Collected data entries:
··········

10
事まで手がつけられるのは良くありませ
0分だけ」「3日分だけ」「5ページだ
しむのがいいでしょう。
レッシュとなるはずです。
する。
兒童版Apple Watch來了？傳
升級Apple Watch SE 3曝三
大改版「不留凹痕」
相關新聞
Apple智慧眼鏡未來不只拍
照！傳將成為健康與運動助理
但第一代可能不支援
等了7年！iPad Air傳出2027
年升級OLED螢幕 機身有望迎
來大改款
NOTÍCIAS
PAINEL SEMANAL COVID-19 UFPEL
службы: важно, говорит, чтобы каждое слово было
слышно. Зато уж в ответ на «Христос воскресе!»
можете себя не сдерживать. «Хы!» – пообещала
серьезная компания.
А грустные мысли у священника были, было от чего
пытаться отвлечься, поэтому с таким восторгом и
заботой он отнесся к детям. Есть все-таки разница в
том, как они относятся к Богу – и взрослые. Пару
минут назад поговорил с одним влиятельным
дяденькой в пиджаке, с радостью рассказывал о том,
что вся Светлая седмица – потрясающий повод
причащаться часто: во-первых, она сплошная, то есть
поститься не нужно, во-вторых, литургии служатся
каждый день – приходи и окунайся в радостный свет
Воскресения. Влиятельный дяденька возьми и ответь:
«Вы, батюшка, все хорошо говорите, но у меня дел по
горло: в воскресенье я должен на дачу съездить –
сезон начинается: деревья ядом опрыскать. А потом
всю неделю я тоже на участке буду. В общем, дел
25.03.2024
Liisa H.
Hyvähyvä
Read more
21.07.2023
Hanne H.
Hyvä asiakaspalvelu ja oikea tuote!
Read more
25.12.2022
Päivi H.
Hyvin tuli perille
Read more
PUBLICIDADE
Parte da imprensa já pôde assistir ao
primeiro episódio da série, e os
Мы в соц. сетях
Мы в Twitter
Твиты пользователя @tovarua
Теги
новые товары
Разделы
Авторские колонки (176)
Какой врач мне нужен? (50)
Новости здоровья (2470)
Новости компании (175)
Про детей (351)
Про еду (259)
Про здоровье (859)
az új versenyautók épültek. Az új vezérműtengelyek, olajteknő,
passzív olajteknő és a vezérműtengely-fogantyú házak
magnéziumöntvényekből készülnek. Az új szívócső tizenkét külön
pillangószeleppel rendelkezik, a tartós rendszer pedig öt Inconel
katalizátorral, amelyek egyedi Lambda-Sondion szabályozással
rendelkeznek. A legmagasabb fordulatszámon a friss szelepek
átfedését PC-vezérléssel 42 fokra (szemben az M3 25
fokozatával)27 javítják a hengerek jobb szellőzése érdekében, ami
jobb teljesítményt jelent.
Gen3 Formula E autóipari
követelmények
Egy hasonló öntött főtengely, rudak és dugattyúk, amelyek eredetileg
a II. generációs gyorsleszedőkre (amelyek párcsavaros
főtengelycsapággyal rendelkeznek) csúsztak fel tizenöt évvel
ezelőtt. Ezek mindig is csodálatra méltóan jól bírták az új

··········

▸ About this task: Quote every line of text from the records word for word, keeping each line as it stands.

▸ Problem solution:
10
事まで手がつけられるのは良くありませ
0分だけ」「3日分だけ」「5ページだ
しむのがいいでしょう。
レッシュとなるはずです。
する。
兒童版Apple Watch來了？傳
升級Apple Watch SE 3曝三
大改版「不留凹痕」
相關新聞
Apple智慧眼鏡未來不只拍
照！傳將成為健康與運動助理
但第一代可能不支援
等了7年！iPad Air傳出2027
年升級OLED螢幕 機身有望迎
來大改款
NOTÍCIAS
PAINEL SEMANAL COVID-19 UFPEL
службы: важно, говорит, чтобы каждое слово было
слышно. Зато уж в ответ на «Христос воскресе!»
можете себя не сдерживать. «Хы!» – пообещала
серьезная компания.
А грустные мысли у священника были, было от чего
пытаться отвлечься, поэтому с таким восторгом и
заботой он отнесся к детям. Есть все-таки разница в
том, как они относятся к Богу – и взрослые. Пару
минут назад поговорил с одним влиятельным
дяденькой в пиджаке, с радостью рассказывал о том,
что вся Светлая седмица – потрясающий повод
причащаться часто: во-первых, она сплошная, то есть
поститься не нужно, во-вторых, литургии служатся
каждый день – приходи и окунайся в радостный свет
Воскресения. Влиятельный дяденька возьми и ответь:
«Вы, батюшка, все хорошо говорите, но у меня дел по
горло: в воскресенье я должен на дачу съездить –
сезон начинается: деревья ядом опрыскать. А потом
всю неделю я тоже на участке буду. В общем, дел
25.03.2024
Liisa H.
Hyvähyvä
Read more
21.07.2023
Hanne H.
Hyvä asiakaspalvelu ja oikea tuote!
Read more
25.12.2022
Päivi H.
Hyvin tuli perille
Read more
PUBLICIDADE
Parte da imprensa já pôde assistir ao
primeiro episódio da série, e os
Мы в соц. сетях
Мы в Twitter
Твиты пользователя @tovarua
Теги
новые товары
Разделы
Авторские колонки (176)
Какой врач мне нужен? (50)
Новости здоровья (2470)
Новости компании (175)
Про детей (351)
Про еду (259)
Про здоровье (859)
az új versenyautók épültek. Az új vezérműtengelyek, olajteknő,
passzív olajteknő és a vezérműtengely-fogantyú házak
magnéziumöntvényekből készülnek. Az új szívócső tizenkét külön
pillangószeleppel rendelkezik, a tartós rendszer pedig öt Inconel
katalizátorral, amelyek egyedi Lambda-Sondion szabályozással
rendelkeznek. A legmagasabb fordulatszámon a friss szelepek
átfedését PC-vezérléssel 42 fokra (szemben az M3 25
fokozatával)27 javítják a hengerek jobb szellőzése érdekében, ami
jobb teljesítményt jelent.
Gen3 Formula E autóipari
követelmények
Egy hasonló öntött főtengely, rudak és dugattyúk, amelyek eredetileg
a II. generációs gyorsleszedőkre (amelyek párcsavaros
főtengelycsapággyal rendelkeznek) csúsztak fel tizenöt évvel
ezelőtt. Ezek mindig is csodálatra méltóan jól bírták az új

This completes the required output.